Document text:
BEGIN
Studio album by Charles Mingus
- Released: April 1956
- Recorded: October 31, 1954 (#1–4, 9–10) January 30, 1955 (#5–8)
- Studio: Van Gelder (Hackensack)
- Genre: Jazz
- Length: 41:25
- Label: Savoy MG 12059
- Producer: Ozzie Cadena

Charles Mingus chronology
| The Jazz Experiments of Charlie Mingus (1955) | Jazz Composers Workshop (1956) | Mingus at the Bohemia (1956) |

= Jazz Composers Workshop =

Jazz Composers Workshop is an album featuring jazz bassist Charles Mingus. It combines the earlier album Moods of Mingus with a Wally Cirillo session released earlier on the album Wally Cirillo & Bobby Scott. It was released on the Savoy label.

==Reception==
The AllMusic review by Scott Yanow stated: "The complex music on this LP finds bassist Charles Mingus looking toward contemporary classical music in some of the rather cool-toned arrangements. It was not until later in 1955 that he found the right combination of influences in which to express himself best but these slightly earlier performances have their moments".
END
Set of tasks:
[1] In the Jazz Composers Workshop text, rewrite the paragraph beginning "Jazz Composers Workshop is an album" as a short list that keeps its main facts.
[2] Using the Jazz Composers Workshop text, answer each question briefly:
(a) In which studio was the album recorded?
(b) Who wrote the AllMusic review?
(c) Who produced the album?
[3] Duplicate the part of the Jazz Composers Workshop text starting with "Studio album by" and going on through "Van Gelder (Hackensack)".

Records:
BEGIN
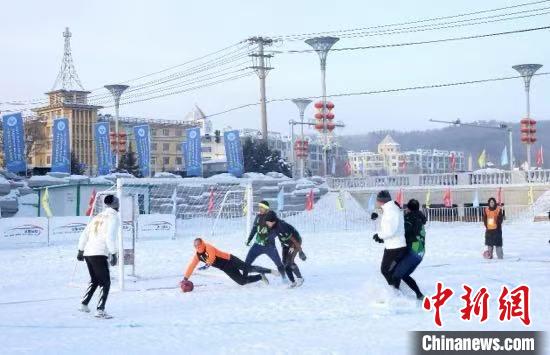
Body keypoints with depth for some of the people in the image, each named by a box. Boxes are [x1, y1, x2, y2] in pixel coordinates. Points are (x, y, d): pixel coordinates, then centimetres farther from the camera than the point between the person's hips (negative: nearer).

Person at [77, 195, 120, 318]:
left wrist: (80, 250, 26)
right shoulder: (114, 217, -5)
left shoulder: (98, 217, 18)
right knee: (105, 283, -1)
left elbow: (84, 234, 19)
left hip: (87, 253, 8)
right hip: (99, 254, -8)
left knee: (94, 280, 25)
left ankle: (84, 304, 26)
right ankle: (100, 310, -8)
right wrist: (114, 254, -16)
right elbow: (110, 237, -17)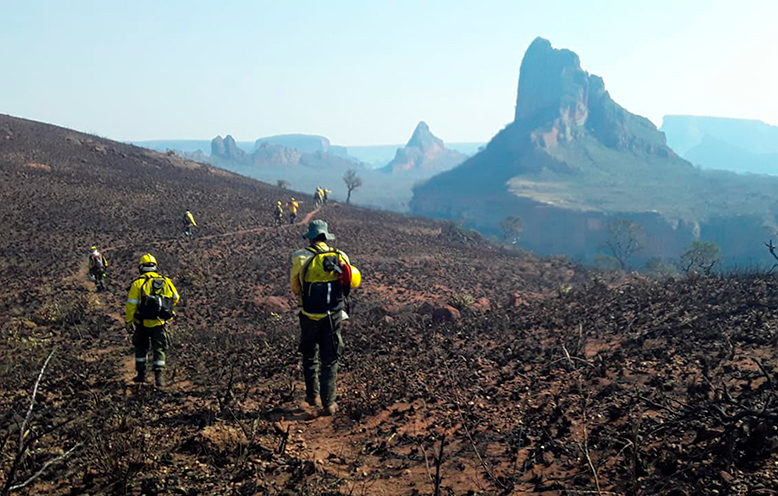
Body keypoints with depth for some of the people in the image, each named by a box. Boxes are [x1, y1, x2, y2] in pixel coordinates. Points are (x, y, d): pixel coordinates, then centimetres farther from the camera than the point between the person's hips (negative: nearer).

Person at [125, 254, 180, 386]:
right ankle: (159, 376, 1)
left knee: (141, 348, 17)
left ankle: (141, 374, 22)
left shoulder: (138, 283, -10)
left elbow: (131, 305, -11)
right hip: (160, 323, 2)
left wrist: (128, 322, -1)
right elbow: (175, 298, 13)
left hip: (143, 323, -2)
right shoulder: (166, 281, 0)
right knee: (159, 349, 9)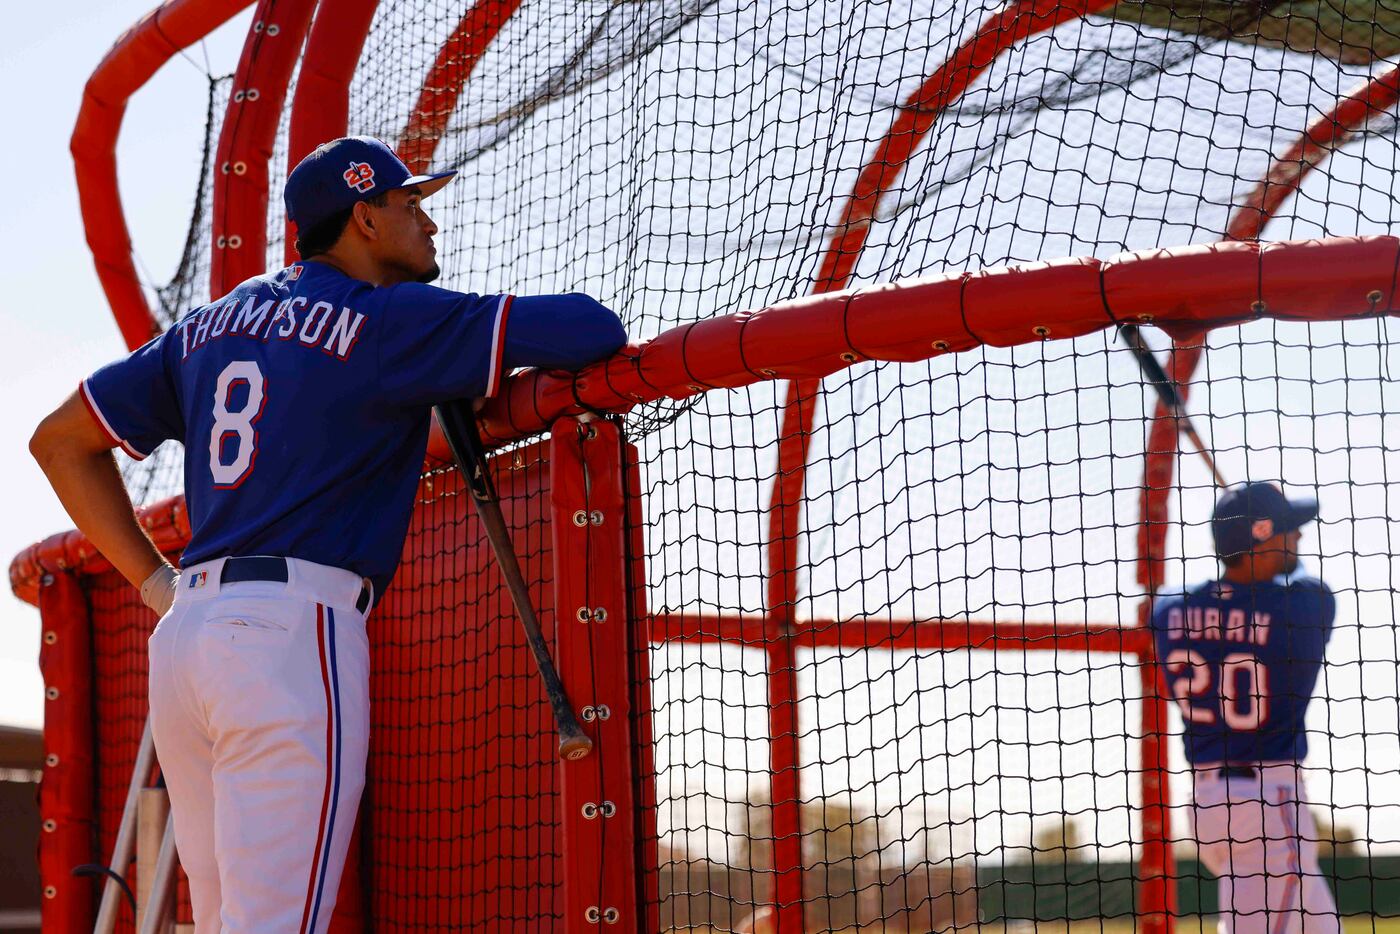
END
Responses to the exercise:
[1]
- Jazz Composers Workshop is an album featuring jazz bassist Charles Mingus.
- It combines the earlier album Moods of Mingus with a Wally Cirillo session.
- That session was first released on Wally Cirillo & Bobby Scott.
- Savoy released the album.

[2]
(a) Van Gelder (Hackensack)
(b) Scott Yanow
(c) Ozzie Cadena

[3]
Studio album by Charles Mingus
- Released: April 1956
- Recorded: October 31, 1954 (#1–4, 9–10) January 30, 1955 (#5–8)
- Studio: Van Gelder (Hackensack)